Vaniver comments on MATS Summer 2023 Retrospective

Vaniver 2 Dec 2023 2:37 UTC
4 points
0
Congrats on another successful program!
Mentors rated their enthusiasm for their scholars to continue with their research at ⁷⁄₁₀ or greater for 94% of scholars.
What is it at ⁹⁄₁₀ or greater?
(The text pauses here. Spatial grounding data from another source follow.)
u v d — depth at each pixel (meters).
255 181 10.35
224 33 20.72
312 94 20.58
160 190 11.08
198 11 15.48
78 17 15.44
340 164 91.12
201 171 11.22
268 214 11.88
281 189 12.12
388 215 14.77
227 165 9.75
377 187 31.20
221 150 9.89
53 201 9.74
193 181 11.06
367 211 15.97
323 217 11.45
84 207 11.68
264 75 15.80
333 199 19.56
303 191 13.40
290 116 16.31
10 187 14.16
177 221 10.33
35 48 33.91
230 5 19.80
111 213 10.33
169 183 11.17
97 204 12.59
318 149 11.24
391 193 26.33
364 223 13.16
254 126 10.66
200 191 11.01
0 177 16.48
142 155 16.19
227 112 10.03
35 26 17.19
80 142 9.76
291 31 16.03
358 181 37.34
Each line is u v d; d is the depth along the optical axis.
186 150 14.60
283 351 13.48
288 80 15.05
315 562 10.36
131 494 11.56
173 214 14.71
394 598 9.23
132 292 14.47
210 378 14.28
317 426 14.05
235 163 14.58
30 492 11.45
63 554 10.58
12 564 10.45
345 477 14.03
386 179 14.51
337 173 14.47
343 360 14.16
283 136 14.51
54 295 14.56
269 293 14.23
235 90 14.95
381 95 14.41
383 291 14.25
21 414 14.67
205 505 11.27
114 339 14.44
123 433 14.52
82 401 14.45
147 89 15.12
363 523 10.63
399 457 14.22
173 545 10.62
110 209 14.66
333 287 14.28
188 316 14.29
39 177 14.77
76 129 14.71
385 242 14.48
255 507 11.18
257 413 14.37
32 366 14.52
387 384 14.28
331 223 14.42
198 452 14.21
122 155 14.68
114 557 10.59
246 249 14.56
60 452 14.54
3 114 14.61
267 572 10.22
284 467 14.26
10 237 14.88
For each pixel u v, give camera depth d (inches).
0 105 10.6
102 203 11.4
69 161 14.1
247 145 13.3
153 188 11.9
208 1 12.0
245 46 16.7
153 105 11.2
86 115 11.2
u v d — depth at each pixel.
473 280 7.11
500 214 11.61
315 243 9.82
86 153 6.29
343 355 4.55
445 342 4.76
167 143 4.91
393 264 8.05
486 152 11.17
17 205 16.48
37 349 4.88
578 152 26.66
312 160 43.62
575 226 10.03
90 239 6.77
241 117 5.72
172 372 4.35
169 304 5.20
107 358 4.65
My understanding is that ⁷⁄₁₀ and ⁸⁄₁₀ are generally viewed as ‘neutral’ scores, and this is more like “6% of scholars failed” than it is “94% of scholars succeeded.” (It looks like averages of roughly 8 are generally viewed as ‘high’ in this postmortem so this population might be tougher raters than in other contexts, and so I’m wrong on what counts as ‘neutral’.)
- Ryan Kidd 2 Dec 2023 3:05 UTC
  3 points
  0
  Parent
  Cheers, Vaniver! As indicated in the figure legend for “Mentor ratings of scholar research”, mentors were asked, “Taking the above [depth/breadth/taste ratings] into account, how strongly do you support the scholar’s research continuing?” and prompted with:
  - ¹⁰⁄₁₀ = Very disappointed if [the research] didn’t continue;
  - ⁵⁄₁₀ = On the fence, unsure what the right call is;
  - ¹⁄₁₀ = Fine if research doesn’t continue.
  Mentors rated 18% of scholar research projects as ¹⁰⁄₁₀ and 28% as ⁹⁄₁₀.
  - Vaniver 3 Dec 2023 1:18 UTC
    2 points
    0
    Parent
    Thanks!
  - Raemon 2 Dec 2023 3:24 UTC
    2 points
    0
    Parent
    ¹⁰⁄₁₀ = Very disappointed if [the research] didn’t continue;
    ⁵⁄₁₀ = On the fence, unsure what the right call is;
    ¹⁄₁₀ = Fine if research doesn’t continue.
    fwiw that’s actually not that cruxy for me – questions like this are typically framed as if a 5 is “average”, but my understanding/experience is that people still tend to give somewhat inflated scores.
    (i.e. the NPS score, “on a scale of 1-10 how likely are you to recommend this to a friend?” ranking system counts 9 and 10 as positive, 7 and 8 as neutral, and 6-and-below as negative. This is a different question than the one you asked here, but I think the same general principles apply, that there’s some natural grade inflation that you probably need to counteract in some way)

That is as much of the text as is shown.